Neben den gärtnerischen Erfahrungen steht für mich an oberster Stelle das kleine Kollektiv aus so unterschiedlichen Menschen, die an der Entstehung und am Gedeihen des Hofes beteiligt sind und auf ihre jeweils ganz eigene Art ihren Teil zu dieser liebenswerten Gemeinschaft und zum Gelingen des Projektes Gärtnerhof beitragen. Eine gesunde Mischung aus Idealismus und einem Schuss Pragmatismus können so im kommenden Jahr bereits das 40-jährige Hofbestehen feiern. Beeindruckend ist dabei für mich, das hier das Mantra vom »Wachse oder Weiche« ad absurdum geführt wird. Viele meiner bisherigen landwirtschaftlichen Erfahrungen haben mir gezeigt, dass sobald im Betrieb Geld oder Zeit frei wird, nach Wegen gesucht wird, den Hof um weitere Betriebszweige zu vergrößern, Produktionsstätten zu erweitern oder neue Absatzwege zu erschließen. Nicht mehr hier. Statt hektischer 60-Stunden-Wochen, in denen gerade so das Allernötigste erledigt werden kann, lässt hier ein im Laufe der Zeit eingespielter und den natürlichen Gegebenheiten angepasster Arbeitsablauf gepaart mit einem genügsamen (aber nicht minder zufriedenen) Lebenswandel viele Freiräume für Musik, Kunsthandwerk, ausgiebiges Kochen oder andere Passionen entstehen. Diese mir aus der Landwirtschaft bisher nicht bekannte, gesunde Mischung aus Arbeit und Muße hat es mir beispielsweise ermöglicht, meine Erfahrungen aus dem praktischen Alltag um den zeitaufwändigen theoretischen Hintergrund zu erweitern. Jede Woche haben sich Fragen über Fragen angesammelt, denen ich nachgehen konnte. Beispielsweise konnte ich mich so intensiv mit der Botanik der angesprochenen Pflanzenvielfalt auf unseren Feldern beschäftigen. Denn für Bäuerinnen und Landwirte ist es unverzichtbar, die botanischen Familien der einzelnen Nutzpflanzen zu kennen und zu unterscheiden, da sich daraus unter anderem gemeinsame Ansprüche an Umweltbedingungen oder Gefahren von Pflanzenkrankheiten ableiten lassen. Da ich keine optisch ansprechende Botanik-Übersicht finden konnte, habe ich mich kurzerhand selbst daran gemacht. Das Ergebnis dieser Arbeit finden Sie, wenn Sie auf den Link im Anschluss an diesen Text klicken (alle Angaben in der Grafik wie immer ohne Gewähr und ohne Anspruch auf Vollständigkeit).
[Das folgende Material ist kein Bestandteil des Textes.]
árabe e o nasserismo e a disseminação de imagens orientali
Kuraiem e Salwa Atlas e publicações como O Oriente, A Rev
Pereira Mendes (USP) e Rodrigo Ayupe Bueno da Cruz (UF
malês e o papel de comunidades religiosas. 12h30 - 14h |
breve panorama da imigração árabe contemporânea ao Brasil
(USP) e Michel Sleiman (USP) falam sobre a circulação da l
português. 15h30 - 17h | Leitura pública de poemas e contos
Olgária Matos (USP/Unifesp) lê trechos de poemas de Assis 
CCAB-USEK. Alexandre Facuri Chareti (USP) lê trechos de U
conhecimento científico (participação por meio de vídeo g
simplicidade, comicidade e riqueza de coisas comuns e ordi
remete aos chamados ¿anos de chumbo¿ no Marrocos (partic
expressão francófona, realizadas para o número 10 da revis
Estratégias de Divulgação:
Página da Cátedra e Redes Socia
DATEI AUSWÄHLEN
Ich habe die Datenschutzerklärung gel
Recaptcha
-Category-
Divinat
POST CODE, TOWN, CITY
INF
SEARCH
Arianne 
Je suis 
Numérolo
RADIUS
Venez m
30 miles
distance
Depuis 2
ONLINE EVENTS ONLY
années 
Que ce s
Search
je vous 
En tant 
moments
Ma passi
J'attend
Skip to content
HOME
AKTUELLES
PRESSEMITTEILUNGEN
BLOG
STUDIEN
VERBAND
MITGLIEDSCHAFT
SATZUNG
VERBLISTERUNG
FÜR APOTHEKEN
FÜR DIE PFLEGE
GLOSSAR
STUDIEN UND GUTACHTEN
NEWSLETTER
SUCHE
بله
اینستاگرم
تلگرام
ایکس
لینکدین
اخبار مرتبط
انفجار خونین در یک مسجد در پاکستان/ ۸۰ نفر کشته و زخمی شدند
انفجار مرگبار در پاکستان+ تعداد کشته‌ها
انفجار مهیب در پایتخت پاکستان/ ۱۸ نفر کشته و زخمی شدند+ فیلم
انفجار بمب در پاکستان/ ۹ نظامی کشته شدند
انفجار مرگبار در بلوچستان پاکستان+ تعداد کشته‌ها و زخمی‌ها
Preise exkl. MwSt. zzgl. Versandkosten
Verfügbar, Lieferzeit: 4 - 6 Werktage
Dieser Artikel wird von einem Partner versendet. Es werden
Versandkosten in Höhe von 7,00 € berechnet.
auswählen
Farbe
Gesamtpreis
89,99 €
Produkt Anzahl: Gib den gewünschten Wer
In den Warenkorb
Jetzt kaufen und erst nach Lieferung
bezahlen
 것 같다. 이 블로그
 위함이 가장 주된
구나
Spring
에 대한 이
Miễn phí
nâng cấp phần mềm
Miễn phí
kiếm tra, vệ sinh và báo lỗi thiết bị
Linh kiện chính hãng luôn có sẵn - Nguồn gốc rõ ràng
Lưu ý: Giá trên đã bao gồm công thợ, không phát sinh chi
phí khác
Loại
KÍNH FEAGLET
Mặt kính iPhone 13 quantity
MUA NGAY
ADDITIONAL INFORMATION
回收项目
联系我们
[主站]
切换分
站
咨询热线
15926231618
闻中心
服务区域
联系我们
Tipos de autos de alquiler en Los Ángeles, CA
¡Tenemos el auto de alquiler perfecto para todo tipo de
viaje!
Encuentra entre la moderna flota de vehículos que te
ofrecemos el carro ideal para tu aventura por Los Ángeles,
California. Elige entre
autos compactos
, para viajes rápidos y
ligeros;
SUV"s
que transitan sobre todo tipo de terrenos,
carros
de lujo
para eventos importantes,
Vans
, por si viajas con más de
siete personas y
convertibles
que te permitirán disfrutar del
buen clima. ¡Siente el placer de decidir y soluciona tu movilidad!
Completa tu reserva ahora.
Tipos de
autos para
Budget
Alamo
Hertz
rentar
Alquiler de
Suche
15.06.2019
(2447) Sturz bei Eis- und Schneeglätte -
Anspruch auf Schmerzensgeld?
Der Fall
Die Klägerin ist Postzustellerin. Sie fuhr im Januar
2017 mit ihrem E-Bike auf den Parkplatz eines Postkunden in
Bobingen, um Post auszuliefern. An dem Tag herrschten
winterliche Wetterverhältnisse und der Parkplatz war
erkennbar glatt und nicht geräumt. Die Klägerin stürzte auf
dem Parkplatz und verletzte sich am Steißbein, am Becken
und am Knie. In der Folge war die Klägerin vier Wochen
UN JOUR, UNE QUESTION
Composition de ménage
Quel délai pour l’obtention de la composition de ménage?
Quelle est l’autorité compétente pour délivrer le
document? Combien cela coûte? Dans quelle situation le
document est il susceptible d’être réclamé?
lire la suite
Ich habe davon geschrieben, dass wir Leuchtturm-Betriebe brauchen, die Licht ins Dunkel der industriellen und auf schieres Wachstum ausgerichteten Landwirtschaft bringen, in diesen stürmischen Zeiten Perspektiven am Horizont zeichnen und einen von vielen Wegen weisen, wie mögliche Alternativen aussehen können. Ein solcher Leuchtturm steht für mich in Bienenbüttel!

Für diese und all die anderen Erfahrungen, denen ich aus Platzgründen keinen Raum mehr in diesem Text geben konnte, möchte ich mich von ganzem Herzen bei allen lieben Menschen vom Gärtnerhof Bienenbüttel bedanken.